For modern magic is deadlier than in ears past. Trained flocks of dragons rain explosive fire down on defenseless cities. Massed infantry race from place to place along a network of ley-lines. Rival powers harness sea leviathans to help sabotage one another's ships. The lights are going out all across Derlavai, and will not come back on in this lifetime.

Against this tapestry Harry Turtledove tells the story of an enormous cast of characters: soldiers and generals, washerwomen and scholars, peasants and diplomats. For all the world, highborn and low, is being plunged by world war...into the darkness.

**

Amazon.com Review

Harry Turtledove is known for his alternate histories; from The Guns of the South to The Great War: American Front, he's practiced at imagining the ways society would have changed if various things had been different in history. Sometimes it's a key figure surviving (or dying); other times it's a strange new variable, like aliens landing during World War II. With Into the Darkness, Turtledove investigates a new wrinkle in this successful field: What if a world war were fought using magic?

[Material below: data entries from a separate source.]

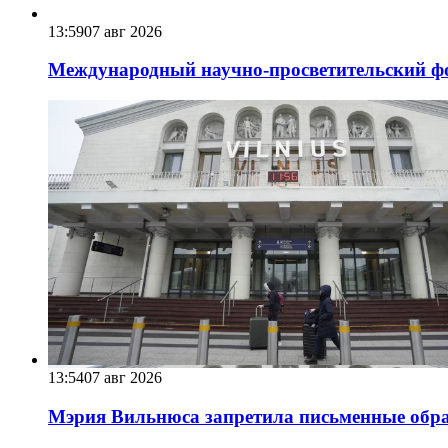
13:59
07 авг 2026
Международный научно-просветительский фо
13:54
07 авг 2026
Мэрия Вильнюса запретила письменные обра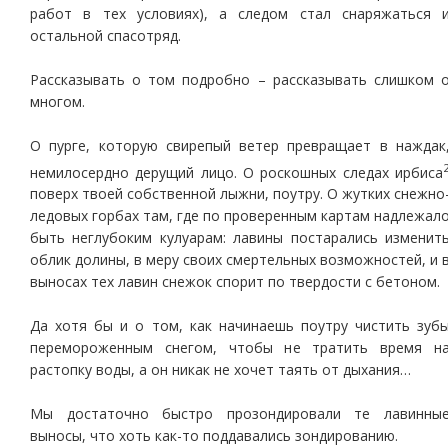
работ в тех условиях), а следом стал снаряжаться 
остальной спасотряд.
Рассказывать о том подробно – рассказывать слишком 
многом.
О пурге, которую свирепый ветер превращает в наждак
немилосердно дерущий лицо. О роскошных следах ирбиса
поверх твоей собственной лыжни, поутру. О жутких снежно
ледовых горбах там, где по проверенным картам надлежал
быть неглубоким кулуарам: лавины постарались изменит
облик долины, в меру своих смертельных возможностей, и 
выносах тех лавин снежок спорит по твердости с бетоном.
Да хотя бы и о том, как начинаешь поутру чистить зуб
перемороженным снегом, чтобы не тратить время н
растопку воды, а он никак не хочет таять от дыхания…
Мы достаточно быстро прозондировали те лавинны
выносы, что хоть как-то поддавались зондированию.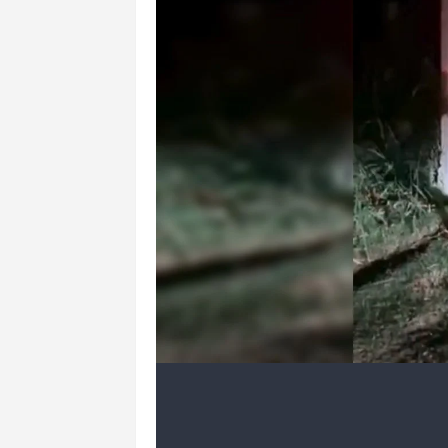
2 de 9
Goleiro Bruno é preso no Rio de Janeir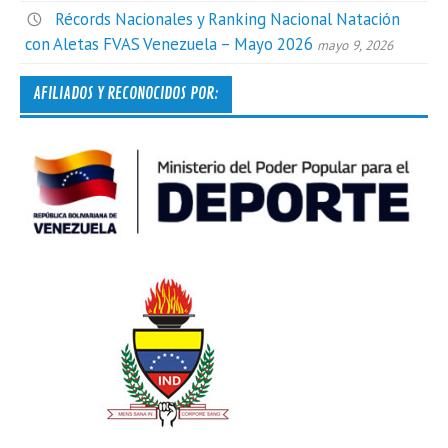
Récords Nacionales y Ranking Nacional Natación
con Aletas FVAS Venezuela – Mayo 2026
mayo 9, 2026
AFILIADOS Y RECONOCIDOS POR: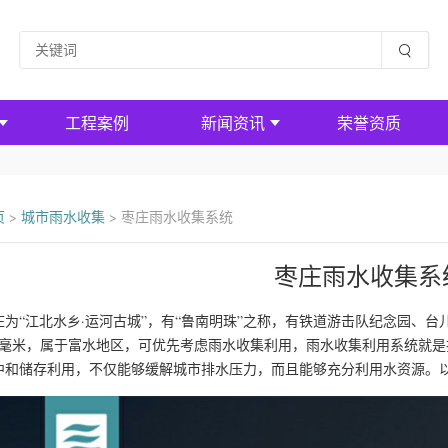
工程案例
新闻资讯
荣誉资质
页
>
城市雨水收集
>
枣庄雨水收集系统
枣庄雨水收集系
庄为“江北水乡·运河古城”，有“鲁南明珠”之称，有铁道游击队纪念园、台
50毫米，属于富水地区，可优先考虑雨水收集利用，雨水收集利用系统就
中和储存利用，不仅能够缓解城市排水压力，而且能够充分利用水资源。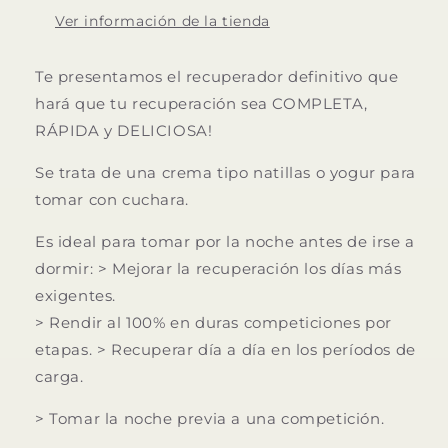
Ver información de la tienda
Te presentamos el recuperador definitivo que
hará que tu recuperación sea COMPLETA,
RÁPIDA y DELICIOSA!
Se trata de una crema tipo natillas o yogur para
tomar con cuchara.
Es ideal para
tomar por la noche antes de irse a
dormir:
>
Mejorar la recuperación los días más
exigentes.
>
Rendir al 100% en duras competiciones por
etapas.
>
Recuperar día a día en los períodos de
carga.
>
Tomar la noche previa a una competición.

Although Into the Darkness doesn't take place on Earth, the characters are humans, and they react in plausible ways. In fact, the uses of magic for political ends are eerily similar to the ways weapons have been used to wage cold wars in our own world. And as the magic grows more powerful, the destructive cost of war to the people of Derlavai grows as well. This is no enchanting fantasy world where kindly old wizards use their magic to kill dragons and save fair maidens. Turtledove has envisioned a place where the humans are decidedly political and greedy, and where magic is just a way of getting what you want. --Adam Fisher

From Publishers Weekly

War is hell and its chaos is a precarious foundation for supporting the sprawl of this epic fantasy. Paralleling the approach of his bestselling alternative histories, Turtledove (Guns of the South, the Worldwar series, etc.) imagines a civilization reminiscent of medieval Europe, save that sorcery is an accessible power harnessed for military use. In the land of Derlavai, armies tap the energy of ley lines for firepower, train dragons to drop incendiary eggs and commandeer leviathans for submarine warfare. Troubles begin when the armed forces of Algarve invade the kingdom of Forthweg to reclaim territories partitioned from them a generation before. Neighboring Unkerlant follows suit, occupying the remainder of Forthweg and competing with Algarve for control of the balkanized duchies drawn into the fray. Turtledove builds a panoramic narrative from the experiences of a cast of hundreds intended to represent a cross-section of Derlavian society, including inexperienced student Ealstan, sensible foreign minister Hajjaj, decadent marchioness Krasta, noble officer Rather, and Vanai, a descendant of the fallen Kaunian culture whose pervasive presence throughout Derlavai lends events an aura of fatalism. Cogently rendered scenes in which these and other characters display the extremes of cowardice and heroism induced by life during wartime give the novel a Tolstoyan sweep, yet never gel into anything resembling a cohesive plot. Dizzying shifts of viewpoint capture the convulsive character of combat but make allegiances hard to keep straight. Even the spectacular war scenes, described with frontline immediacy, become repetitive and generic. Like the casualties that crowd its pages, this novel sometimes seems a victim of overly complicated designs. Author tour.